#### GIVEN PASSAGE:
※
As for sneakers, I ride in them. Not often, but if I go to the barn and I decide to ride and all I have is sneakers. I use them. I have been around horses in flip flops, but do my best to limit that because.. Well I like my toes and a horse has a mind of its own. I may have them under my thumb, but one mis-placed bird or something or other would contradict that 

As for the shorts, I have no clue how anyone can do that comfortably, but I perspire more on my legs than most... I think. 

Anyway, enough of my babble. Welcome!


----------



## apachiedragon (Apr 19, 2008)

Anna's probably getting pretty big in the middle about now if she was 70 days in foal in August. Is she doing alright? I'm with Allison, I'd love to see some new pics!


----------



## HipHopHorseman (Jun 25, 2012)

Sorry guys and gals. ... pics are coming now. ...


----------



## Whizzer (Jun 11, 2012)
※
#### EXERCISE INPUT:
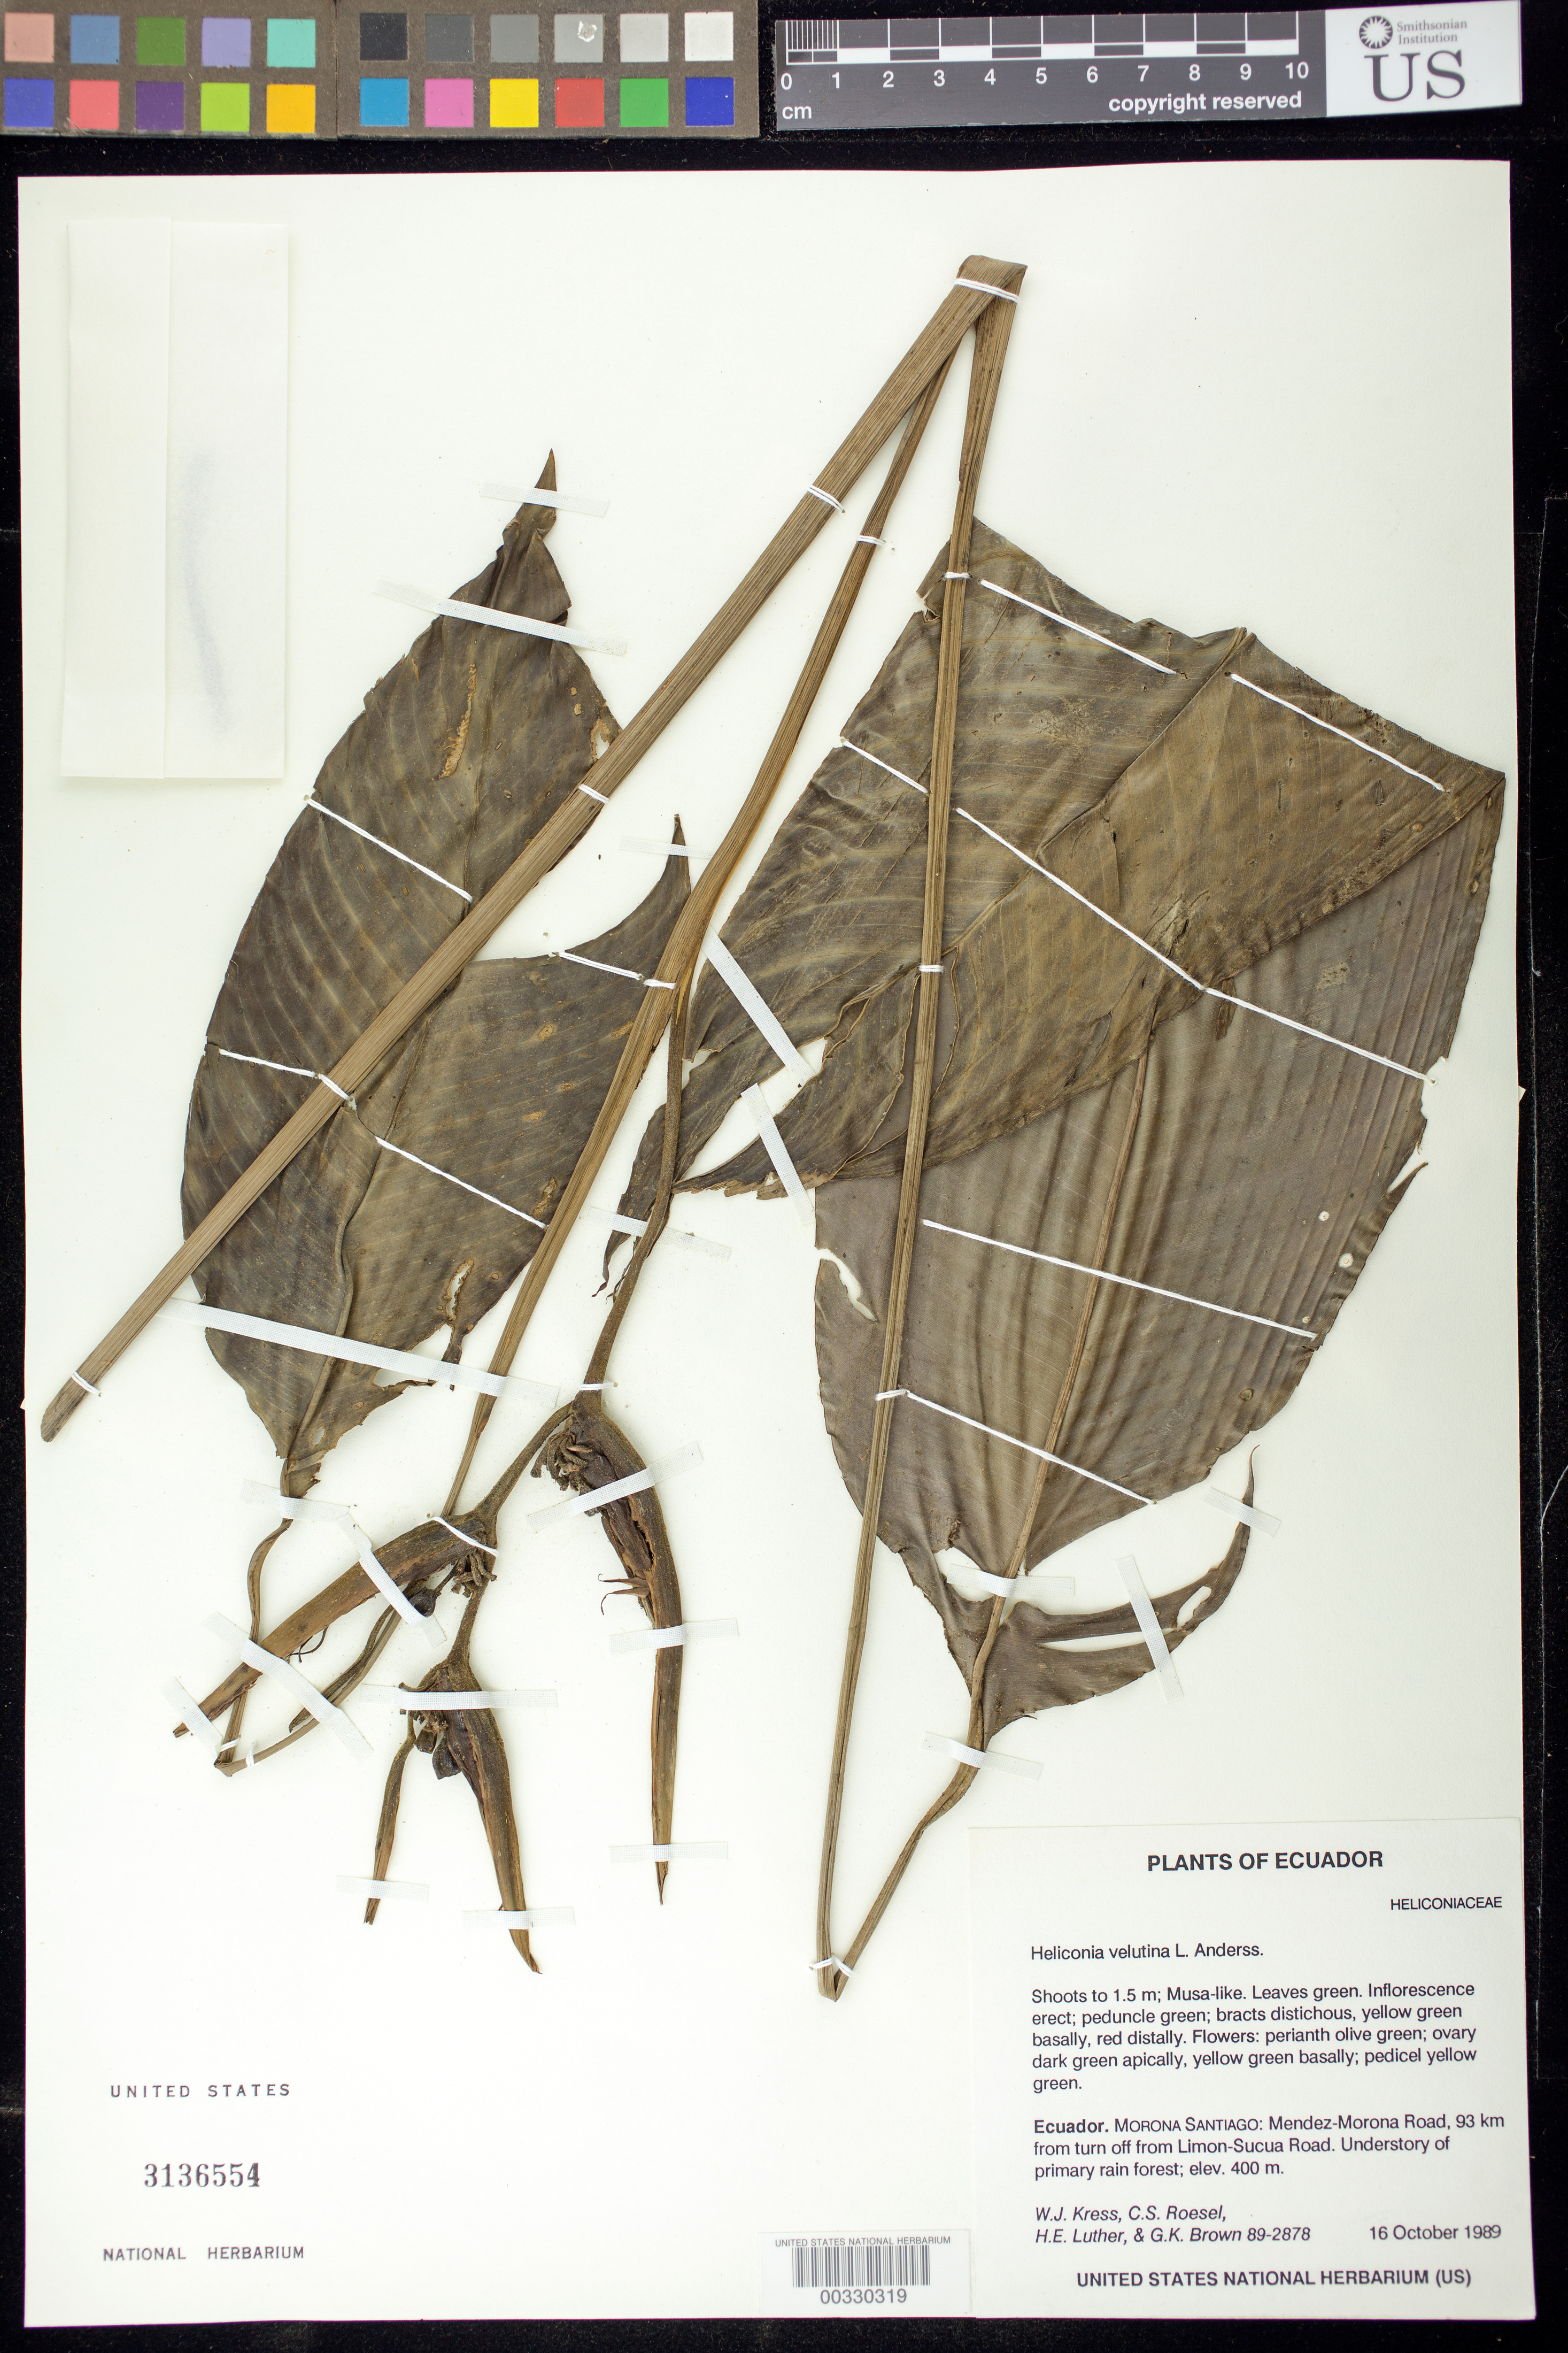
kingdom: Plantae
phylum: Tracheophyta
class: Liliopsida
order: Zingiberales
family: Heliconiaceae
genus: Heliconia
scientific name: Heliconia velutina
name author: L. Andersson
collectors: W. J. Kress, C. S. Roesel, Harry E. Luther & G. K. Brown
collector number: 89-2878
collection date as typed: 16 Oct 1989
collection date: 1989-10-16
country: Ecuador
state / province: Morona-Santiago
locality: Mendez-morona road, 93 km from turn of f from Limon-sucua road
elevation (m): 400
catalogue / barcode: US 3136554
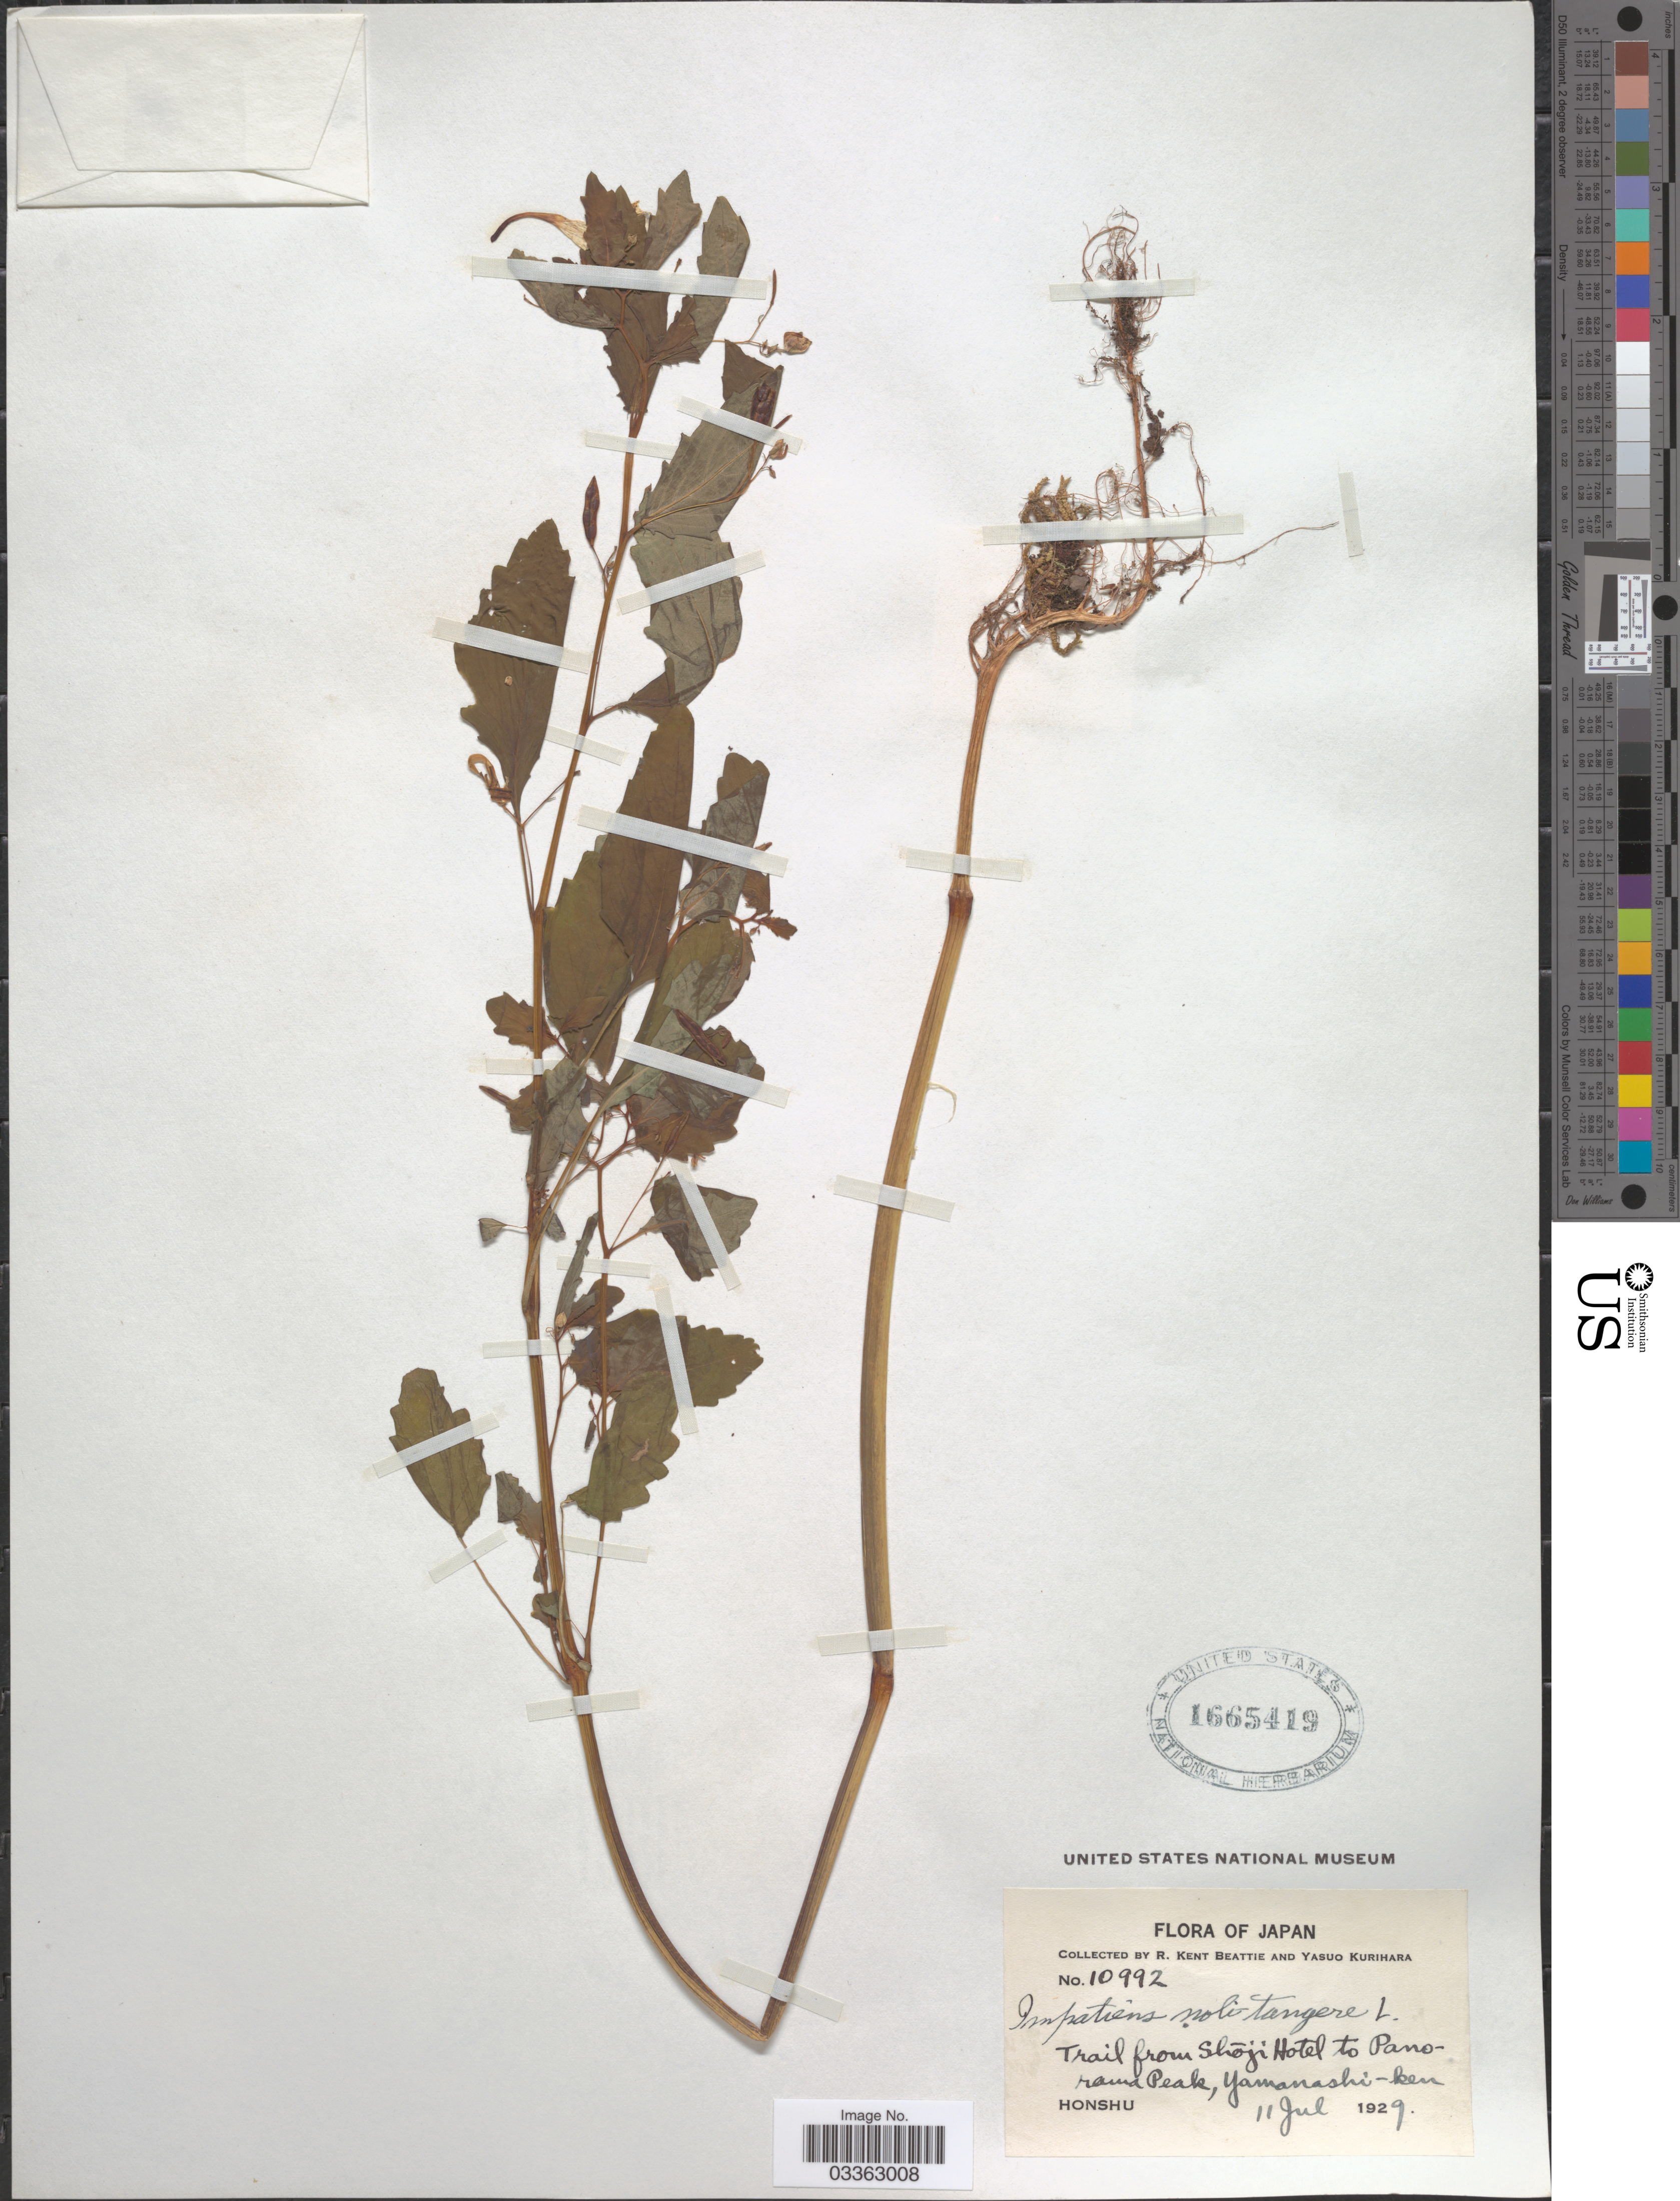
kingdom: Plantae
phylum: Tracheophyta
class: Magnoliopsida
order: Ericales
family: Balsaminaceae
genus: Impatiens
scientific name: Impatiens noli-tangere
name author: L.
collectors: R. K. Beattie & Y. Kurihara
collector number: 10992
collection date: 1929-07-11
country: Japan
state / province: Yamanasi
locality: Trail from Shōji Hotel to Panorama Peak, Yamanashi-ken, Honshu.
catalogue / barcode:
※
#### WHAT TO WORK ON:
[1] Reproduce the records line for line, starting at the line that contains "order: Ericales" and ending with the final line of the records, with both of those lines included.
[2] Extend the horse forum thread onward from its last line.

#### ANSWER SET:
[1]
order: Ericales
family: Balsaminaceae
genus: Impatiens
scientific name: Impatiens noli-tangere
name author: L.
collectors: R. K. Beattie & Y. Kurihara
collector number: 10992
collection date: 1929-07-11
country: Japan
state / province: Yamanasi
locality: Trail from Shōji Hotel to Panorama Peak, Yamanashi-ken, Honshu.
catalogue / barcode:

[2]
Welcome to the forum! You and your horse are the perfect pair, you look magnificent together!


----------



## rexing93 (Dec 6, 2012)

You two look fabulous together!

Welcome to the forum!


----------



## Golden Horse (Feb 20, 2010)

HipHopHorseman said:


> Sorry guys and gals. ... pics are coming now. ...


Taps foot impatiently


----------



## HipHopHorseman (Jun 25, 2012)

http://www.horseforum.com/horse-pictures/anna-11-months-overdue-201049/?highlight=anna


----------



## HipHopHorseman (Jun 25, 2012)

Here she is


----------



## HipHopHorseman (Jun 25, 2012)

*Taken today*

Todays photo after a quick grooming and lounging back in her Foaling Suite


----------



## HipHopHorseman (Jun 25, 2012)

*Not sure if you all saw the thread with his pictures... Born June 6*

"Lil Man"


----------



## Critter sitter (Jun 2, 2012)

gorgeous Mare Paul and wow you and her look Great together


----------



## Critter sitter (Jun 2, 2012)

AWE Lil MAN!!!! I am in love!!!!


----------



## amberly (Dec 16, 2012)

Very nice!!!! Beautiful horse!!! Don't worry about anything when riding, you are awesome!! good luck


----------



## Sunny (Mar 26, 2010)

Adorable!!!


----------



## 2horses (Oct 11, 2009)

AWW! Cute baby!


----------



## Becca93 (Jan 22, 2009)

Oh I love the marking's on his face! He is adorable


----------



## Ne0n Zero (Dec 25, 2008)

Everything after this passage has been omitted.